Establish the equivalence for every discrete nonempty totally bounded ultrametric space (X, d) between the following two conditions: (i) Construct a labeled tree T = T(l) whose induced ultrametric space (V(T), d_l) is isometric to (X, d); and (ii) Show that for every open ball B in (X, d) with positive diameter, at least one part of the diametrical graph of the metric subspace (B, d|_{B×B}) is a single-point set.

Background

The paper develops a general framework for representing totally bounded ultrametric spaces via labeled trees, extending the Gurvich–Vyalyi representation of finite ultrametric spaces. A key theme is linking metric properties of ultrametric spaces with combinatorial structures on trees and graphs.

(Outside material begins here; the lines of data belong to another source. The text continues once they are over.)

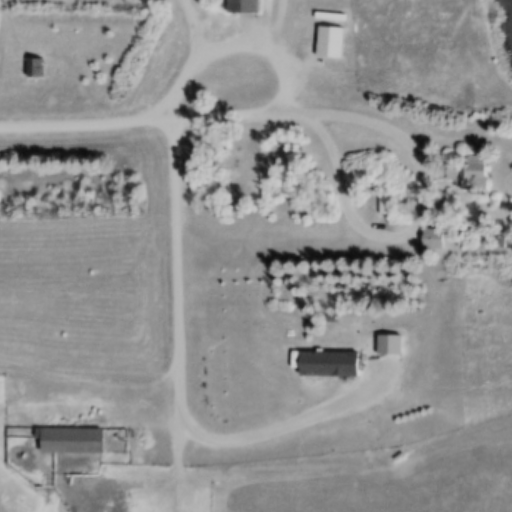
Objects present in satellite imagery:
building: (245, 7)
road: (188, 29)
building: (333, 46)
road: (235, 49)
building: (36, 68)
road: (75, 128)
road: (407, 150)
building: (472, 173)
building: (236, 181)
building: (386, 206)
road: (177, 363)
building: (332, 364)
building: (73, 441)
road: (177, 469)
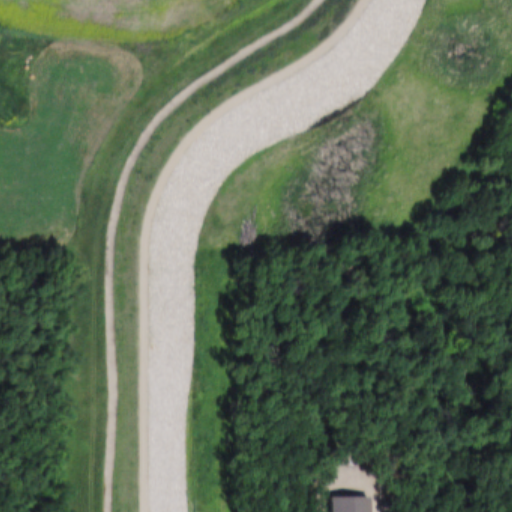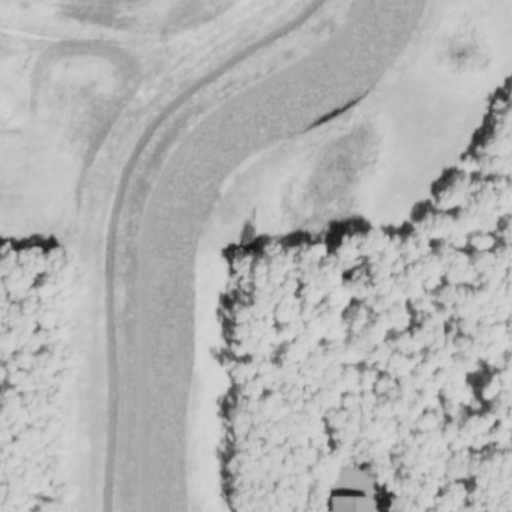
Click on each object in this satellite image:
building: (345, 503)
building: (354, 504)
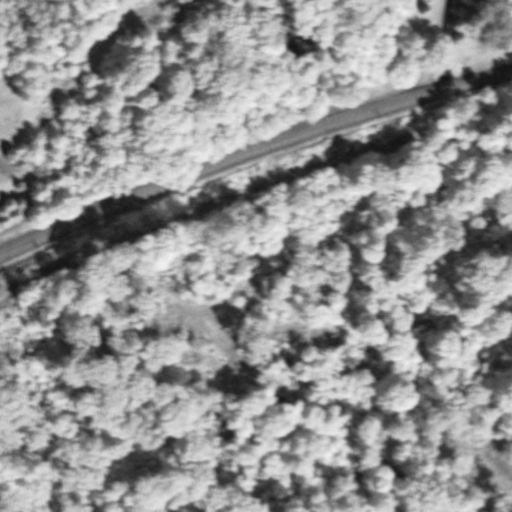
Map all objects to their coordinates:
road: (250, 151)
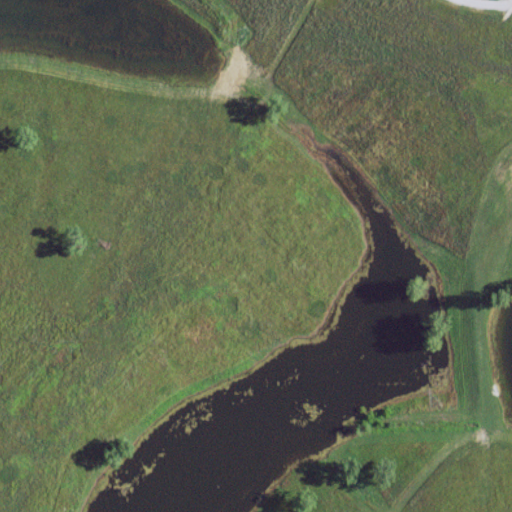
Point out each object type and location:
road: (205, 116)
road: (258, 217)
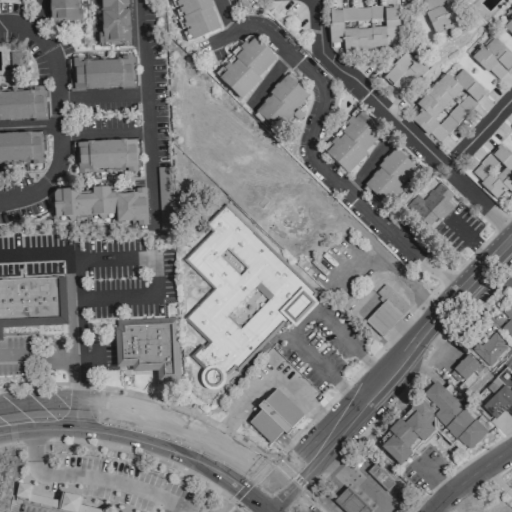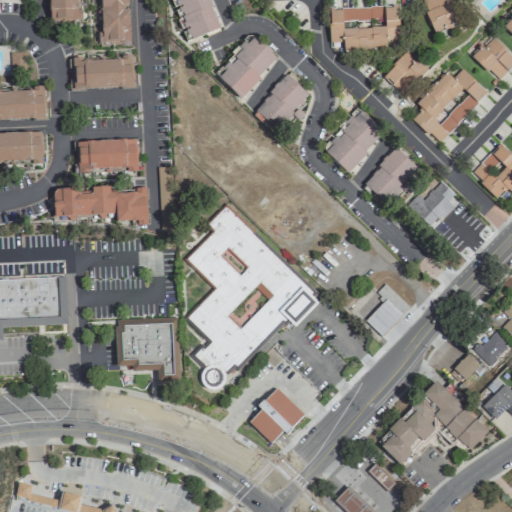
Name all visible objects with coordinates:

In Section 10, the authors investigate when a labeled tree T = T(l) induces an ultrametric space (V(T), d_l) that coincides (up to isometry) with a given ultrametric space. For discrete totally bounded ultrametric spaces, they propose a precise characterization in terms of the diametrical graph of each ball, asking for a singleton part in that graph.

The conjecture encapsulates this characterization as an equivalence. The authors note partial progress: it has been proven for finite ultrametric spaces and one direction is known for certain locally finite settings, but the full equivalence remains unresolved in the general discrete totally bounded case.